ABOUT THIS EXERCISE: Up to and including the line holding "253 30 151.12", write out the data exactly from its first line, but not the pictures.

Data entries
***

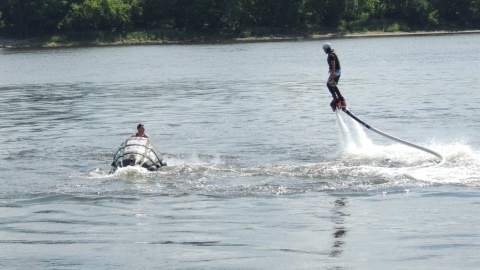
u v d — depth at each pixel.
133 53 115.44
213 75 71.06
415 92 49.56
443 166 23.55
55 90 59.09
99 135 33.56
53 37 141.88
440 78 60.25
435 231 16.11
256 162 26.00
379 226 16.70
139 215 18.28
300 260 14.20
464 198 19.28
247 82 61.97
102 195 20.67
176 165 24.58
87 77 72.56
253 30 151.12
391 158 25.42
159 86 60.16
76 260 14.48
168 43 144.25
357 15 158.12
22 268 14.04
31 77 74.69
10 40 142.00
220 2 150.75
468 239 15.37
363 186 21.02
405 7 161.88
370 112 39.66
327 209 18.52
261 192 20.64
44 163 26.55
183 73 74.62
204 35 149.25
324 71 72.38
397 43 127.62
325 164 24.62
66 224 17.50
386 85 55.62
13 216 18.44
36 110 44.62
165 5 149.75
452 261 13.91
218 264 14.04
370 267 13.69
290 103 45.31
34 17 142.00
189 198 20.12
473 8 164.88
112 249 15.21
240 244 15.41
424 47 113.62
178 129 34.94
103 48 132.25
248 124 36.16
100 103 47.91
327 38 150.12
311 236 15.94
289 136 32.00
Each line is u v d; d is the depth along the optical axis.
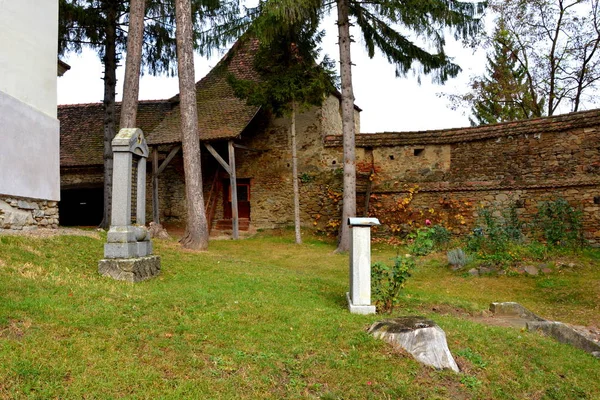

***

RESULT:
u v d — depth at each pixel.
133 53 115.44
213 75 71.06
415 92 49.56
443 166 23.55
55 90 59.09
99 135 33.56
53 37 141.88
440 78 60.25
435 231 16.11
256 162 26.00
379 226 16.70
139 215 18.28
300 260 14.20
464 198 19.28
247 82 61.97
102 195 20.67
176 165 24.58
87 77 72.56
253 30 151.12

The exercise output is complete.